§ Prompt A:
Reproduce the stretch of the Under-21 Championship text from "- Attendance: 103,414" through "or 3rd-place playoff.".
§ Prompt B:
Render this sentence from the Under-21 Championship text in Spanish: "There was no finals tournament or 3rd-place playoff."

§ Excerpted text:
------------------------------------

1990 UEFA European Under-21 Championship

Tournament details
- Dates: 14 March – 17 October
- Teams: 30 (from 1 confederation)

Final positions
- Champions: Soviet Union (2nd title)
- Runners-up: Yugoslavia

Tournament statistics
- Matches played: 98
- Goals scored: 235 (2.4 per match)
- Attendance: 103,414 (1,055 per match)
- Top scorer(s): Andriy Sidelnikov Davor Šuker (3 goals each)
- Best player: Davor Šuker

= 1990 UEFA European Under-21 Championship =

The 1990 UEFA European Under-21 Championship, which spanned two years (1988–90), had 30 entrants. San Marino competed for the first time. USSR U-21s won the competition.

The 30 national teams were divided into eight groups (six groups of 4 + two groups of 3). The group winners played off against each other on a two-legged home-and-away basis until the winner was decided. There was no finals tournament or 3rd-place playoff.

------------------------------------

§ Saved data entries:
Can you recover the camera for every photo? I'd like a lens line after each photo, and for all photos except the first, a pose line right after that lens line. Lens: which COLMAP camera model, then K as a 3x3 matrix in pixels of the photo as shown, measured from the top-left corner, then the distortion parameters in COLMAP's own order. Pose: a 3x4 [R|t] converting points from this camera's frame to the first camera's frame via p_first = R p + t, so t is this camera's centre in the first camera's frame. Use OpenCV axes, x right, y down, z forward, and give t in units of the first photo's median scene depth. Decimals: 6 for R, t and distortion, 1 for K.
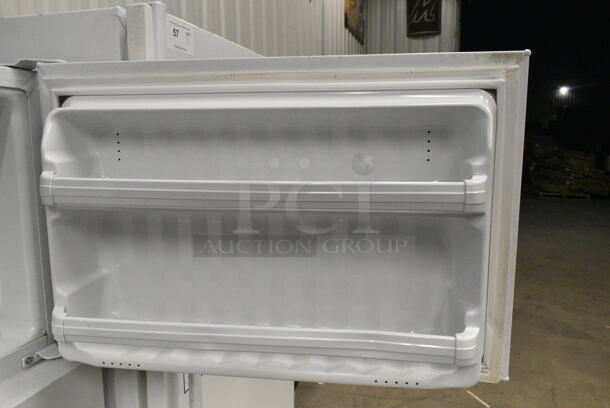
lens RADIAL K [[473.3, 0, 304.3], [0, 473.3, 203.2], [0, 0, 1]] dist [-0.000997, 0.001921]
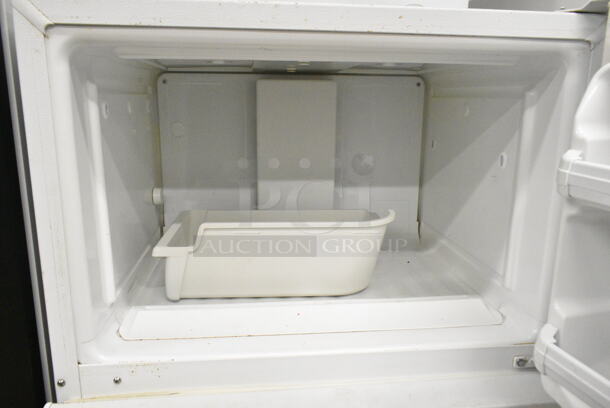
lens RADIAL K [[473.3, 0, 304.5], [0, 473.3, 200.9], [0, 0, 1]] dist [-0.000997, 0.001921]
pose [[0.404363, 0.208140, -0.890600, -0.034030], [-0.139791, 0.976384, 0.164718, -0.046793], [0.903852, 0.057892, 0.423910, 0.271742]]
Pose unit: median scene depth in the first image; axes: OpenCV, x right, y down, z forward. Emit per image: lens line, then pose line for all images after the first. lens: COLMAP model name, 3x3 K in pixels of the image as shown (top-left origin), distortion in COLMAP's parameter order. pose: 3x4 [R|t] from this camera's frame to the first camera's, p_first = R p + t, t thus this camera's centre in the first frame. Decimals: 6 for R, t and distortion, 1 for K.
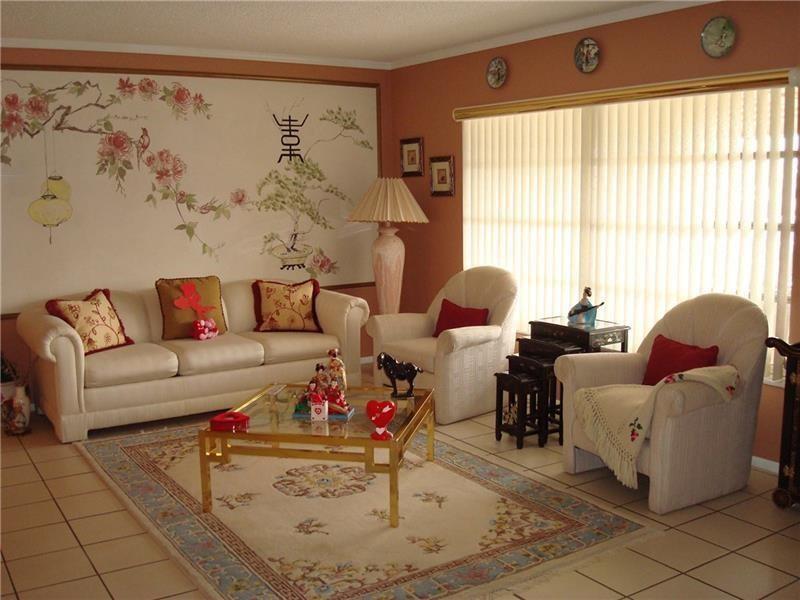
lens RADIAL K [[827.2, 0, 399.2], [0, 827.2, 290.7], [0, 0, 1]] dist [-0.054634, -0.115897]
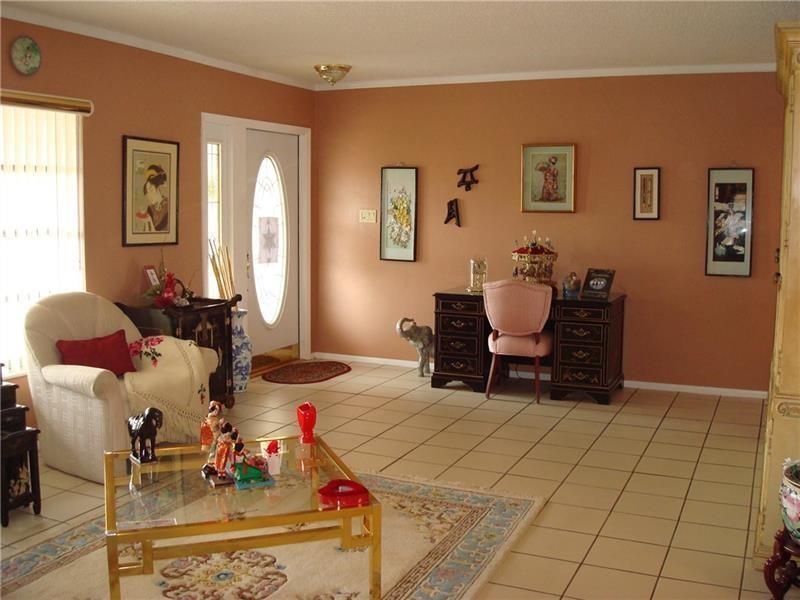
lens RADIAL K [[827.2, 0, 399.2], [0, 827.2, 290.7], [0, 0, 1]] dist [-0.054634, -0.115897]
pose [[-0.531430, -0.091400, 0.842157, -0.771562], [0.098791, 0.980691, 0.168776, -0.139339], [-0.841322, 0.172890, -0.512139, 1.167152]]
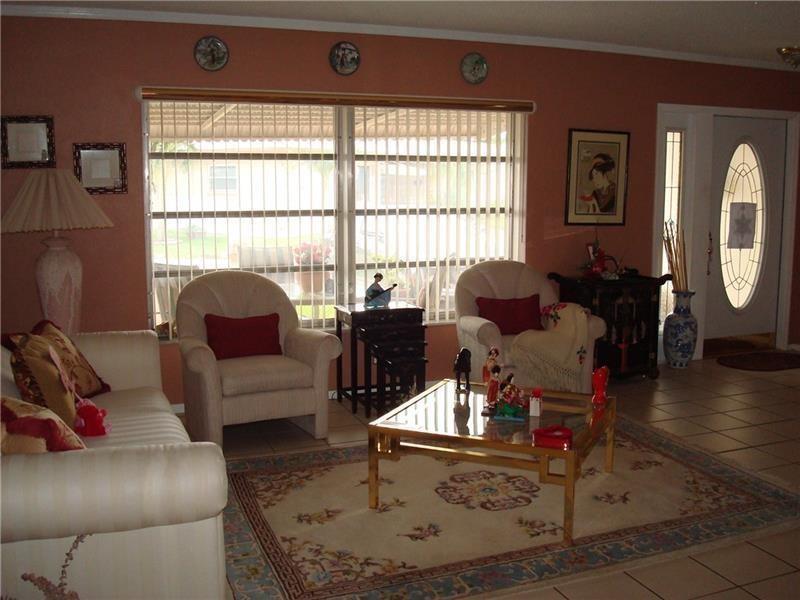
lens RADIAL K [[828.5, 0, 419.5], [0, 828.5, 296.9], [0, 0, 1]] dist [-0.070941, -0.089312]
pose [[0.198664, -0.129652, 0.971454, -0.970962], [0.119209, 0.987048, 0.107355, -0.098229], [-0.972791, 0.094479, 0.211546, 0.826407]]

------------------------------------

§ Task response A:
- Attendance: 103,414 (1,055 per match)
- Top scorer(s): Andriy Sidelnikov Davor Šuker (3 goals each)
- Best player: Davor Šuker

= 1990 UEFA European Under-21 Championship =

The 1990 UEFA European Under-21 Championship, which spanned two years (1988–90), had 30 entrants. San Marino competed for the first time. USSR U-21s won the competition.

The 30 national teams were divided into eight groups (six groups of 4 + two groups of 3). The group winners played off against each other on a two-legged home-and-away basis until the winner was decided. There was no finals tournament or 3rd-place playoff.

§ Task response B:
No hubo torneo final ni partido por el tercer puesto.